“Don’t sit on it!” the desperate voice of my grandma yelped.
“Hmm? What?”
Thump! I flopped on the scorching basin my grandma always uses to warm her feet. The rickety basin skimmed under the unexpected force on it, and the water in the bucket charged out. The boiling water ran down my legs, onto my feet and all over the floor. Sizzle—sizzle—the sound of oil on a hot pan.
“AHHHHHHH!!!” My high-pitched cries rang in the room, waking everyone up.
Blast! The room erupted into panic.
My mom frantically pounded the taxi number, “Taxi, taxi! Come to the 903 as soon as possible, we are in a rush! Please! When can you be here?”
“Come here and put your feet inside. Be careful!” My grandma lifted a bucket of ice water and placed it in front of the couch.
“No, not that blanket. The one in the closet!”
The whole room is running around, freaking out. They cooled me down, wrapped me in a blanket, and sprinted out the door.
The whistling wind blew on the streets; pedestrians huddle in their coats and scarfs, gathering the lingering warmth on their bodies. The rigid air slashed on our faces, harsh and bitter. The wind slipped past, seeping into the blanket and into my bones. In the freezing weather, I was a total contrast. Face bright red and feet steaming, we hopped on a taxi and stormed to the hospital.
“What a severe burn! I will give you medicine to put on, but you need to change the bandage everyday. Do not move your feet in three months, then come to the hospital for another check.” The doctor stated while we hung on to every word.
The white linen hugged my feet tightly, stiff like a stick. The green medicine oozed out of the bandage, a distinctive acrid smell floated in the air. The pale corridor of the hospital seemed eerie and strangely quiet as I was being transferred to my medical ward. My family would look in on me everyday and bring some toys and food for me to play with.
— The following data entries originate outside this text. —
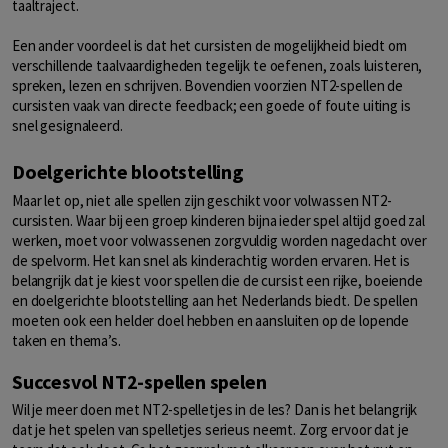
taaltraject.
Een ander voordeel is dat het cursisten de mogelijkheid biedt om
verschillende taalvaardigheden tegelijk te oefenen, zoals luisteren,
spreken, lezen en schrijven. Bovendien voorzien NT2-spellen de
cursisten vaak van directe feedback; een goede of foute uiting is
snel gesignaleerd.
Doelgerichte blootstelling
Maar let op, niet alle spellen zijn geschikt voor volwassen NT2-
cursisten. Waar bij een groep kinderen bijna ieder spel altijd goed zal
werken, moet voor volwassenen zorgvuldig worden nagedacht over
de spelvorm. Het kan snel als kinderachtig worden ervaren. Het is
belangrijk dat je kiest voor spellen die de cursist een rijke, boeiende
en doelgerichte blootstelling aan het Nederlands biedt. De spellen
moeten ook een helder doel hebben en aansluiten op de lopende
taken en thema’s.
Succesvol NT2-spellen spelen
Wil je meer doen met NT2-spelletjes in de les? Dan is het belangrijk
dat je het spelen van spelletjes serieus neemt. Zorg ervoor dat je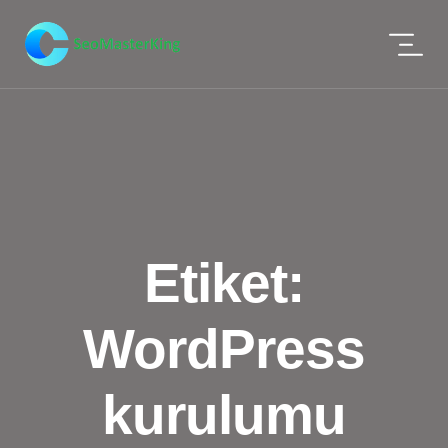
Etiket:
WordPress
kurulumu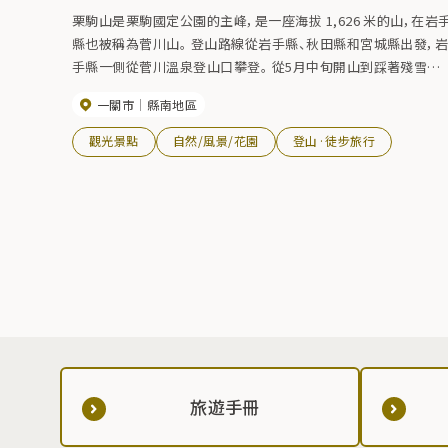
栗駒山是栗駒國定公園的主峰，是一座海拔 1,626 米的山，在岩
縣也被稱為菅川山。 登山路線從岩手縣、秋田縣和宮城縣出發，
手縣一側從菅川溫泉登山口攀登。 從5月中旬開山到踩著殘雪爬
山，可以欣賞到四季皆宜，6~7月可以欣賞到美麗的高山植物，從9
一關市
縣南地區
月下旬開始彷彿山在燃燒的紅葉，以及11月閉山。 登山路線上沒
有任何難度，即使是中老年人也可以放心攀登。 從菅川溫泉小路
觀光景點
自然/風景/花園
登山·徒步旅行
起點到山頂大約需要 2 小時。 * 11 月中旬 ~ 5 月上旬（國道 342
號公路冬季關閉） * “栗駒山菅川路線”不能從昭和湖~到山頂。 要
到達山頂，請使用 Sannuma 路線。 詳情請點擊這裡⇒ [岩手縣自
然保護部 HP]（截至 2024 年 4 月 26 日）
旅遊手冊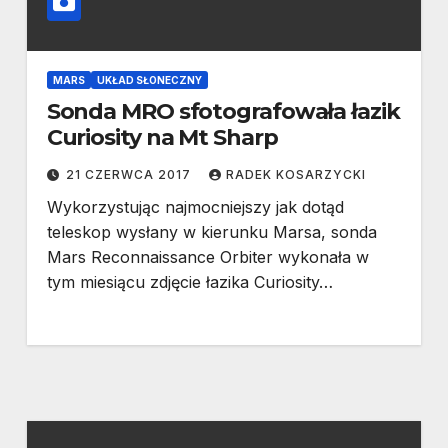
MARS
UKŁAD SŁONECZNY
Sonda MRO sfotografowała łazik
Curiosity na Mt Sharp
21 CZERWCA 2017
RADEK KOSARZYCKI
Wykorzystując najmocniejszy jak dotąd
teleskop wysłany w kierunku Marsa, sonda
Mars Reconnaissance Orbiter wykonała w
tym miesiącu zdjęcie łazika Curiosity…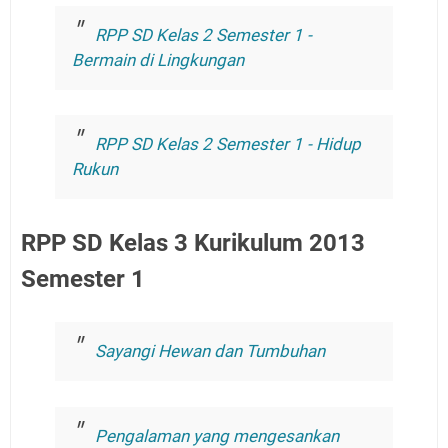
RPP SD Kelas 2 Semester 1 -
Bermain di Lingkungan
RPP SD Kelas 2 Semester 1 - Hidup
Rukun
RPP SD Kelas 3 Kurikulum 2013
Semester 1
Sayangi Hewan dan Tumbuhan
Pengalaman yang mengesankan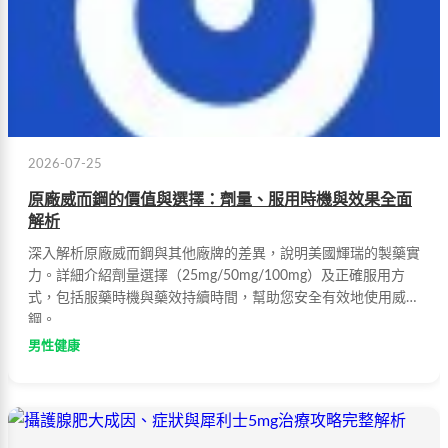
2026-07-25
原廠威而鋼的價值與選擇：劑量、服用時機與效果全面
解析
深入解析原廠威而鋼與其他廠牌的差異，說明美國輝瑞的製藥實
力。詳細介紹劑量選擇（25mg/50mg/100mg）及正確服用方
式，包括服藥時機與藥效持續時間，幫助您安全有效地使用威而
鋼。
男性健康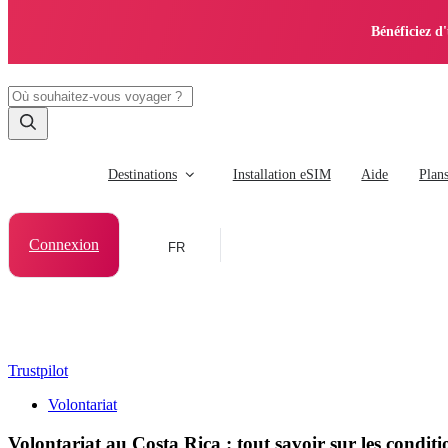
Bénéficiez d
Destinations
Installation eSIM
Aide
Plan
Connexion
FR
Trustpilot
Volontariat
Volontariat au Costa Rica : tout savoir sur les condit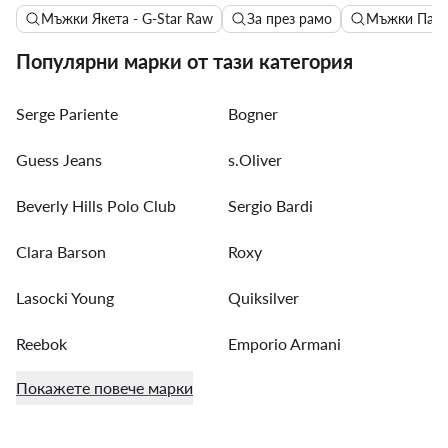
Мъжки Якета - G-Star Raw
За през рамо
Мъжки Панта
Популярни марки от тази категория
Serge Pariente
Bogner
Guess Jeans
s.Oliver
Beverly Hills Polo Club
Sergio Bardi
Clara Barson
Roxy
Lasocki Young
Quiksilver
Reebok
Emporio Armani
Покажете повече марки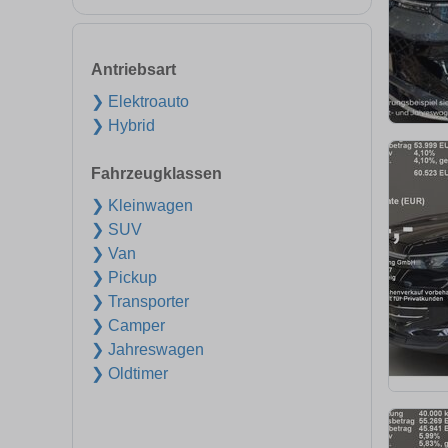
Antriebsart
❯ Elektroauto
❯ Hybrid
Fahrzeugklassen
❯ Kleinwagen
❯ SUV
❯ Van
❯ Pickup
❯ Transporter
❯ Camper
❯ Jahreswagen
❯ Oldtimer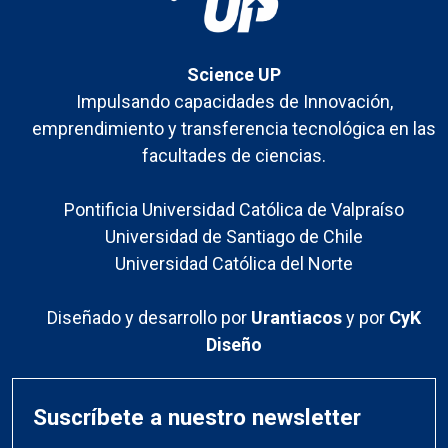
Science UP
Impulsando capacidades de Innovación,
emprendimiento y transferencia tecnológica en las
facultades de ciencias.
Pontificia Universidad Católica de Valpraíso
Universidad de Santiago de Chile
Universidad Católica del Norte
Diseñado y desarrollo por
Urantiacos
y por
CyK
Diseño
Suscríbete a nuestro newsletter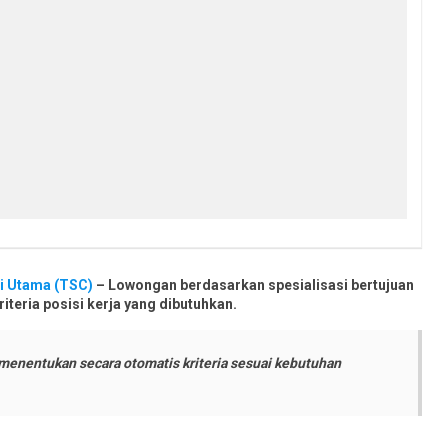
ti Utama (TSC)
– Lowongan berdasarkan spesialisasi bertujuan
teria posisi kerja yang dibutuhkan.
 menentukan secara otomatis kriteria sesuai kebutuhan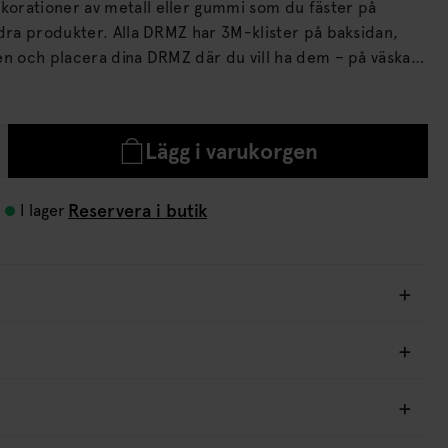
orationer av metall eller gummi som du fäster på
DRMZ har 3M-klister på baksidan,
en och placera dina DRMZ där du vill ha dem – på väskan,
. Tryck till ordentligt för att få bästa
Lägg i varukorgen
Reservera i butik
I lager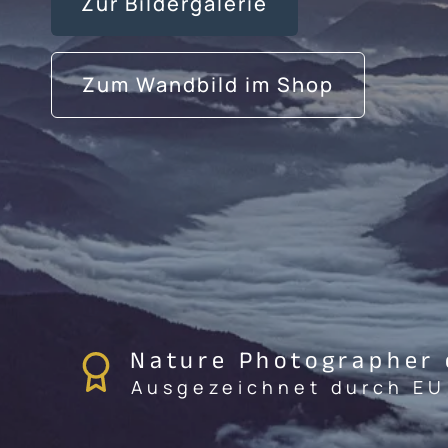
Zur Bildergalerie
Zum Wandbild im Shop
Nature Photographer 
Ausgezeichnet durch EU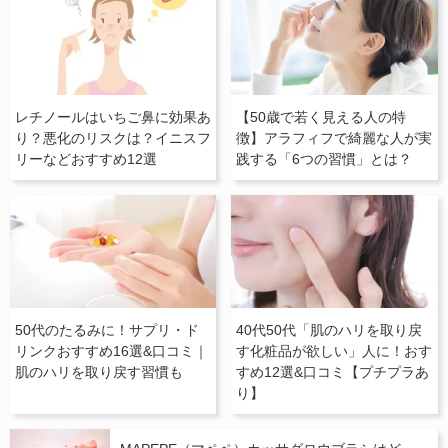
レチノールはいちご鼻に効果あ
【50歳で若く見える人の特
り？悪化のリスクは？イニスフ
徴】アラフィフで綺麗な人が実
リーなどおすすめ12選
践する「6つの習慣」とは？
50代のたるみに！サプリ・ド
40代50代「肌のハリを取り戻
リンクおすすめ16選&口コミ｜
す化粧品が欲しい」人に！おす
肌のハリを取り戻す習慣も
すめ12選&口コミ【プチプラあ
り】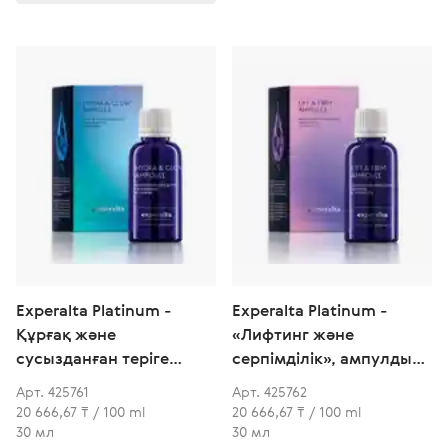
Experalta Platinum -
Experalta Platinum -
Құрғақ және
«Лифтинг және
сусызданған теріге
серпімділік», ампулдық
арналған
концентрат
Арт. 425761
Арт. 425762
«Ылғалдандыру және
20 666,67 ₸ / 100 ml
20 666,67 ₸ / 100 ml
жарқырау» ампулалық
30 мл
30 мл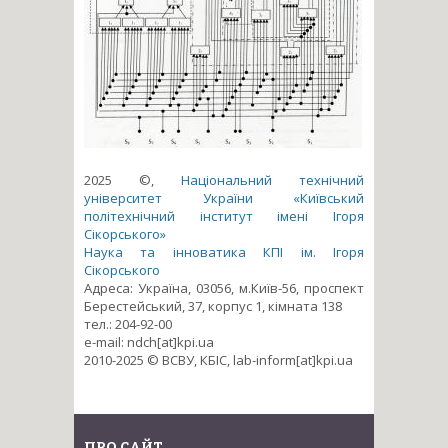
2025 ©,
Національний технічний
університет України «Київський
політехнічний інститут імені Ігоря
Сікорського»
Наука та інноватика КПІ ім. Ігоря
Сікорського
Адреса: Україна, 03056, м.Київ-56, проспект
Берестейський, 37, корпус 1, кімната 138
тел.: 204-92-00
e-mail: ndch[at]kpi.ua
2010-2025 © ВСВУ, КБІС, lab-inform[at]kpi.ua
ПРО САЙТ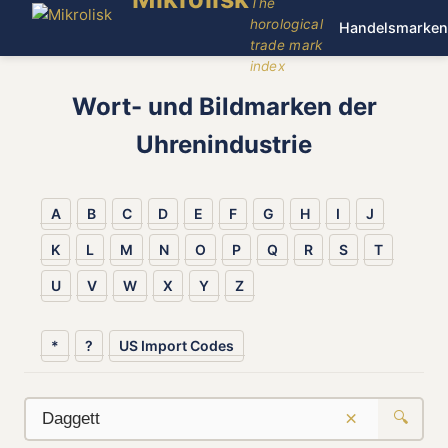
The
horological
Handelsmarken
trade mark
index
Wort- und Bildmarken der
Uhrenindustrie
A
B
C
D
E
F
G
H
I
J
K
L
M
N
O
P
Q
R
S
T
U
V
W
X
Y
Z
*
?
US Import Codes
×
🔍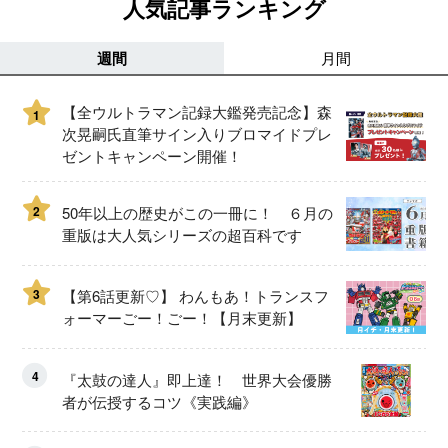
人気記事ランキング
週間
月間
【全ウルトラマン記録大鑑発売記念】森
1
次晃嗣氏直筆サイン入りブロマイドプレ
ゼントキャンペーン開催！
2
50年以上の歴史がこの一冊に！ ６月の
重版は大人気シリーズの超百科です
3
【第6話更新♡】 わんもあ！トランスフ
ォーマーごー！ごー！【月末更新】
4
『太鼓の達人』即上達！ 世界大会優勝
者が伝授するコツ《実践編》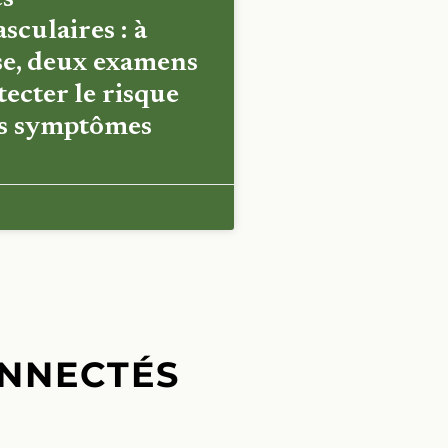
sculaires : à
e, deux examens
ecter le risque
es symptômes
NNECTÉS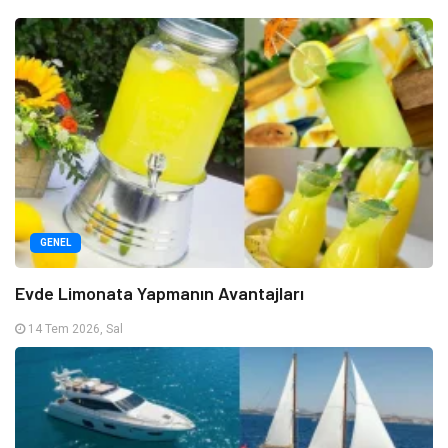
GENEL
Evde Limonata Yapmanın Avantajları
14 Tem 2026, Sal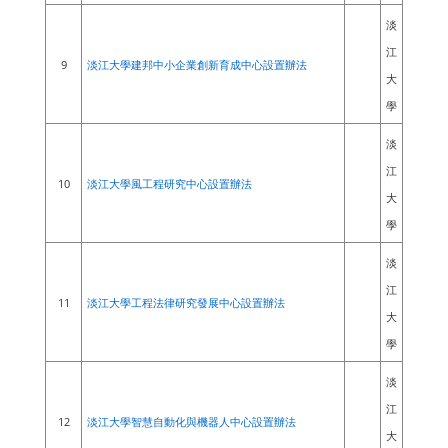
淡
江
9
淡江大學建邦中小企業創新育成中心設置辦法
大
學
淡
江
10
淡江大學風工程研究中心設置辦法
大
學
淡
江
11
淡江大學工程法律研究發展中心設置辦法
大
學
淡
江
12
淡江大學智慧自動化與機器人中心設置辦法
大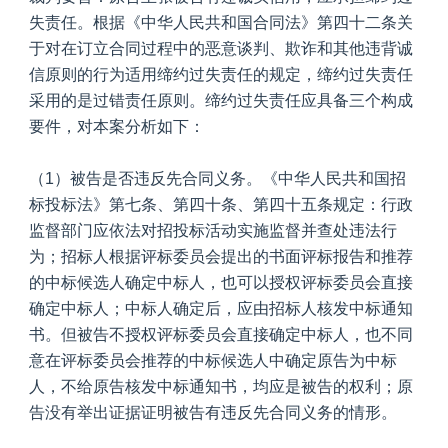
失责任。根据《中华人民共和国合同法》第四十二条关
于对在订立合同过程中的恶意谈判、欺诈和其他违背诚
信原则的行为适用缔约过失责任的规定，缔约过失责任
采用的是过错责任原则。缔约过失责任应具备三个构成
要件，对本案分析如下：
（1）被告是否违反先合同义务。《中华人民共和国招
标投标法》第七条、第四十条、第四十五条规定：行政
监督部门应依法对招投标活动实施监督并查处违法行
为；招标人根据评标委员会提出的书面评标报告和推荐
的中标候选人确定中标人，也可以授权评标委员会直接
确定中标人；中标人确定后，应由招标人核发中标通知
书。但被告不授权评标委员会直接确定中标人，也不同
意在评标委员会推荐的中标候选人中确定原告为中标
人，不给原告核发中标通知书，均应是被告的权利；原
告没有举出证据证明被告有违反先合同义务的情形。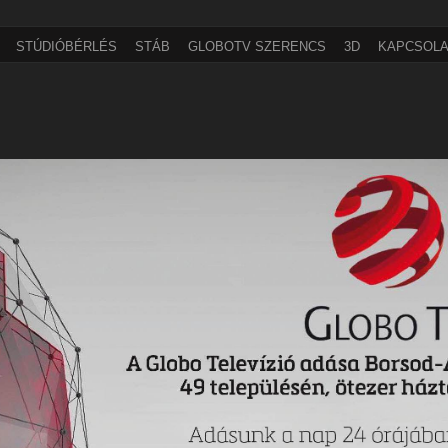
STÚDIÓBÉRLÉS
STÁB
GLOBOTV SZERENCS
3D
KAPCSOLA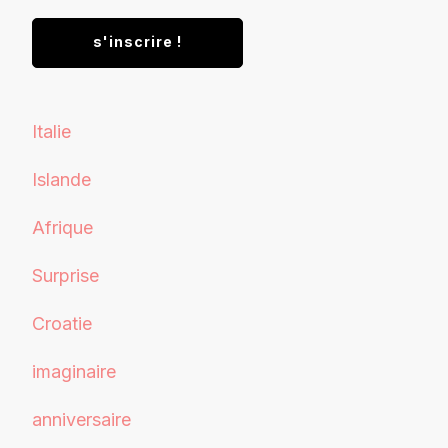
Italie
Islande
Afrique
Surprise
Croatie
imaginaire
anniversaire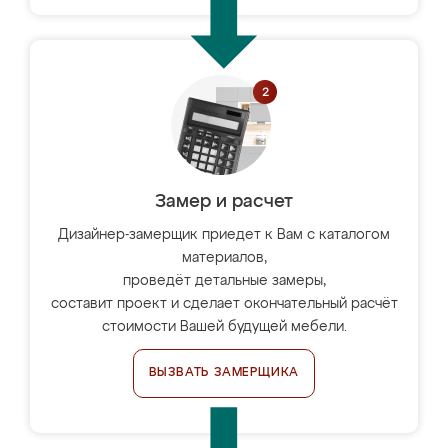
Замер и расчет
Дизайнер-замерщик приедет к Вам с каталогом
материалов,
проведёт детальные замеры,
составит проект и сделает окончательный расчёт
стоимости Вашей будущей мебели.
ВЫЗВАТЬ ЗАМЕРЩИКА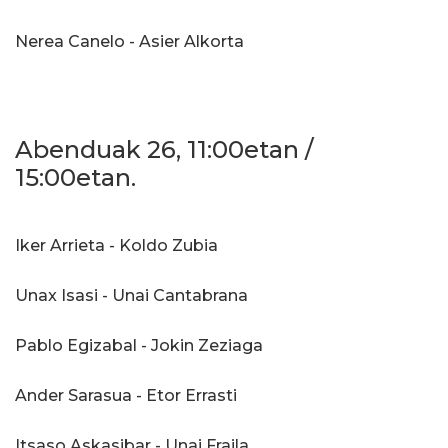
Nerea Canelo - Asier Alkorta
Abenduak 26, 11:00etan /
15:00etan.
Iker Arrieta - Koldo Zubia
Unax Isasi - Unai Cantabrana
Pablo Egizabal - Jokin Zeziaga
Ander Sarasua - Etor Errasti
Itsaso Askasibar - Unai Fraila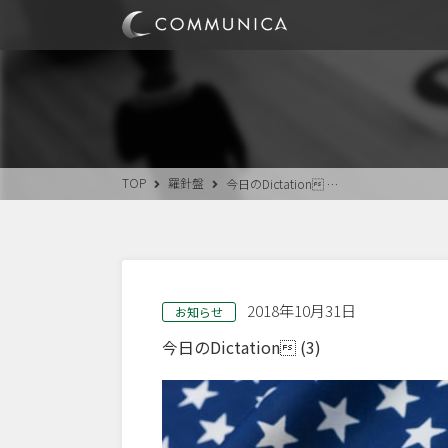
TOP
羅針盤
今日のDictation …
2018年10月31日
お知らせ
今日のDictation (3)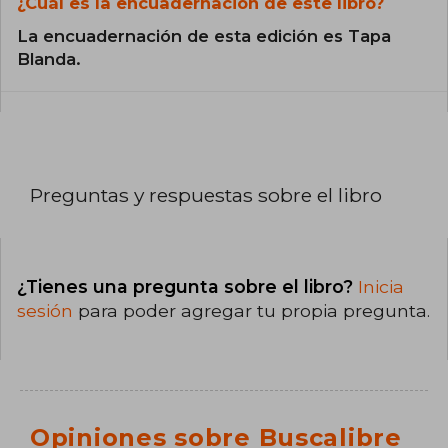
¿Cuál es la encuadernación de este libro?
La encuadernación de esta edición es Tapa
Blanda.
Preguntas y respuestas sobre el libro
¿Tienes una pregunta sobre el libro?
Inicia
sesión
para poder agregar tu propia pregunta.
Opiniones sobre Buscalibre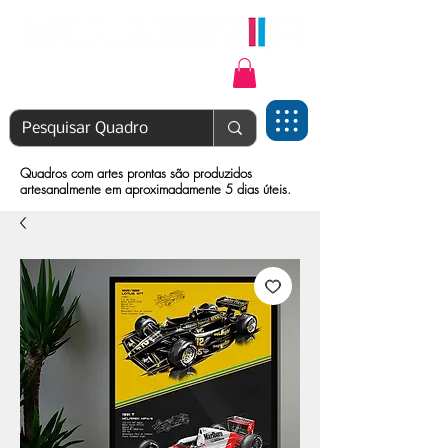
Login | Cadastre-se
Quadros com artes prontas são produzidos
artesanalmente em aproximadamente 5 dias úteis.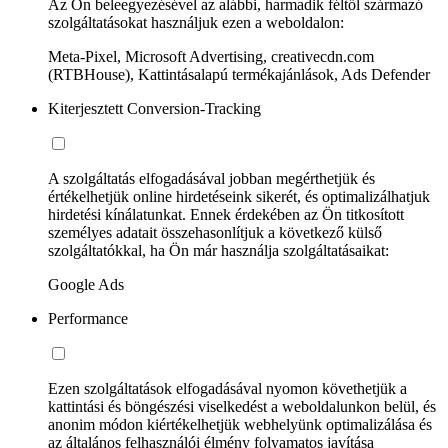
Az Ön beleegyezésével az alábbi, harmadik féltől származó
szolgáltatásokat használjuk ezen a weboldalon:
Meta-Pixel, Microsoft Advertising, creativecdn.com
(RTBHouse), Kattintásalapú termékajánlások, Ads Defender
Kiterjesztett Conversion-Tracking
A szolgáltatás elfogadásával jobban megérthetjük és
értékelhetjük online hirdetéseink sikerét, és optimalizálhatjuk
hirdetési kínálatunkat. Ennek érdekében az Ön titkosított
személyes adatait összehasonlítjuk a következő külső
szolgáltatókkal, ha Ön már használja szolgáltatásaikat:
Google Ads
Performance
Ezen szolgáltatások elfogadásával nyomon követhetjük a
kattintási és böngészési viselkedést a weboldalunkon belül, és
anonim módon kiértékelhetjük webhelyünk optimalizálása és
az általános felhasználói élmény folyamatos javítása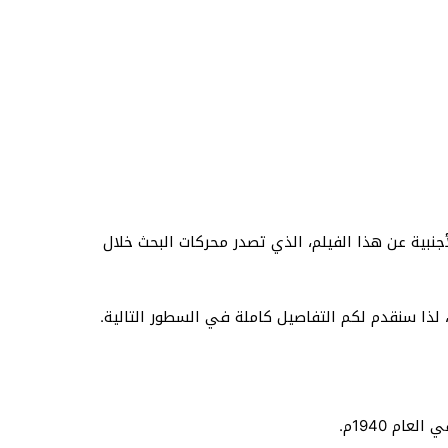
أفلام الأجنبية عن هذا الفيلم، الذي تصدر محركات البحث خلال
 لذا سنقدم لكم التفاصيل كاملة في السطور التالية.
م 1940م.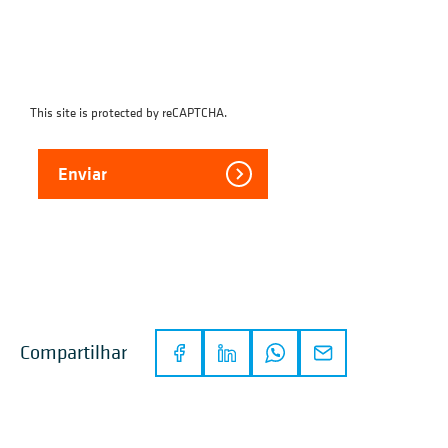
This site is protected by reCAPTCHA.
Enviar
Compartilhar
My family was suggested to cleanse my legs daily to keep it from the inflammation, although every time someone tried to touch it, I would flinch with pain, unbearable for my parents to watch. Time passed, and my leg’s condition grew critical; nothing that they could do, my parents handed me to the nurses to change the bandage. I glowered at the nurse, willing her with the force to get her obnoxious hands off me. The nurse ruthlessly scrapes off the flesh with the bandage; there were several other children, and the shrieks of agony emitted from the room. I smell blood---the rusty, metallic smell of blood.
Finally, the torturous three months passed, and my burns were almost all cured, except for an area on my right ankle that was scorched too badly.Well, it was surely a memorable lesson.